Select Examples of Dynamic Line Ratings Considered by TSOs
| Utility | Particulars |
|---|---|
| Green River Energy (US) | The pilot project revealed capacity gains of over 40% compared to the seasonal static ratings |
| National Grid (US) | After a pilot, the DLRs were installed in May 2024, targeting an average capacity increase of 20%- 30% on the four 110kV lines under consideration. |
| Noga (Israel) | DLR installation on a 161kV transmission line resulted in an 18% rise in transmission capacity, enabling operation closer to maximum line capacity. |
| Red Eléctrica (Spain) | In July 2024, the TSO announced the planned installation of 750 DLR devices on the overhead lines, aiming for an increase in capacity by up to 30%. |
| Litgrid (Lithuania) | The pilot project of DLR sensors revealed an average 52% increase in transmission throughput as compared to the established design. |
Ageing Infrastructure
Age Profile of the Transmission and Distribution Network Worldwide
The backdrop of capacity addition is as much about grid modernisation as it is about expanding its access. Retrofitting with higher efficiency conductors, for instance, could help in minimising the network losses by 10% – 20%. Similarly, replacing outdated transformer units with improved models could rationalise energy consumption by up to 12% (Deloitte, 2024). The reinforcement measures also include boosting the physical infrastructure to make it withstand extreme weather possibilities. The key objective is to ensure that the transmission grid stays available all the time.
Utility-scale renewable energy projects would connect to the transmission system, hence the focus on grid preparedness. There are instances that highlight grid unavailability impacting generation projects. In 2023, the Polish grid did not have the capacity to accommodate renewable power several times over the year (ECFR, 2023). Modernisation and refurbishment can be regarded as important growth drivers of the spending and outlay devoted to the network development plans. In October 2023, the US Department of Energy announced $3.5 billion in funding across 58 grid reinforcement and strengthening projects. Utilities are chipping in with the rest. Modernisation is at the centre of the UK TSO’s planned £58 billion investment by 2035 towards meeting decarbonisation goals (Current, 2024). EU’s annual €23 billion spend on the grid network (including both transmission and distribution) is primarily led by refurbishment needs. The European Commission estimates point to an investment requirement of almost €600 billion for the transmission and distribution networks by 2030. Most of it goes to upgrades and modernisation.

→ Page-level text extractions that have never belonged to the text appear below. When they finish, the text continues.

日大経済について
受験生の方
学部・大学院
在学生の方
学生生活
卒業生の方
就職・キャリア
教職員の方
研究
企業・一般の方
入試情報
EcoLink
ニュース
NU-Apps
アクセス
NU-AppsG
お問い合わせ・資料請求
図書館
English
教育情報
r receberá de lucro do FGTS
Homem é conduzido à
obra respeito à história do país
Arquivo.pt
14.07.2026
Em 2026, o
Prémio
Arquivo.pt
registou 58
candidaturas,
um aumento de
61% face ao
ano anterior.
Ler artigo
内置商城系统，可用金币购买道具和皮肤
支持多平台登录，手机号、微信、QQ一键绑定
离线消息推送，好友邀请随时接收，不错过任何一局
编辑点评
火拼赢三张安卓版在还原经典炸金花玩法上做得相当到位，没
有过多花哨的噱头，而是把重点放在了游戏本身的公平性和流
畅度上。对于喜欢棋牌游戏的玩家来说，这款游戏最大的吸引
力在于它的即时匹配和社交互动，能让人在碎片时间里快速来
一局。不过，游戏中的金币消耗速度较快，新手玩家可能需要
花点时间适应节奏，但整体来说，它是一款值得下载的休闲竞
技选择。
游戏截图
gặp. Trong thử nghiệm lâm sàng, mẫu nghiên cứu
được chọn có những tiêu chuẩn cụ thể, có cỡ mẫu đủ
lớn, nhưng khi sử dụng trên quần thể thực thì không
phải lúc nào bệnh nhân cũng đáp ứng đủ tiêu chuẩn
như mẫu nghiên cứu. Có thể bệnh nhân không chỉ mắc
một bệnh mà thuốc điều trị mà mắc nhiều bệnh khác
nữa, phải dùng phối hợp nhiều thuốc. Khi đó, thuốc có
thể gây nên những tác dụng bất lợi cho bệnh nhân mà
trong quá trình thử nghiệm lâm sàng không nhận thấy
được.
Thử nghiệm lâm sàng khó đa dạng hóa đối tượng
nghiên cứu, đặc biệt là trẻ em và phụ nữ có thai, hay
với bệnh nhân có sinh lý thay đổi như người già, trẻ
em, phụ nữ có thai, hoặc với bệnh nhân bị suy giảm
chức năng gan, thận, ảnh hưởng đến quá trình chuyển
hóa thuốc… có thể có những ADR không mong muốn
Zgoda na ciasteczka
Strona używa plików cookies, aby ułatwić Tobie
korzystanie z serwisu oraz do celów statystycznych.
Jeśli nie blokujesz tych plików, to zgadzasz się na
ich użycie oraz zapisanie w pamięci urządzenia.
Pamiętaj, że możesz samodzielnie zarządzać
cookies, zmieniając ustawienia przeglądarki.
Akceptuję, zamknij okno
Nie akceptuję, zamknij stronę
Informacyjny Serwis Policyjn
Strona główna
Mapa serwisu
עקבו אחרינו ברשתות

The scope of grid refurbishment is almost equivalent to establishing a new super grid over the existing one. The lumpy nature of such investments means that even with the best efforts, progress will involve a protracted path. It may also mean that the industry may have to put up with bottlenecks in the short-term at current rates of growth in renewable energy projects.
Note: The above data is based on the TSOs’ Ten Year Network Development Plans.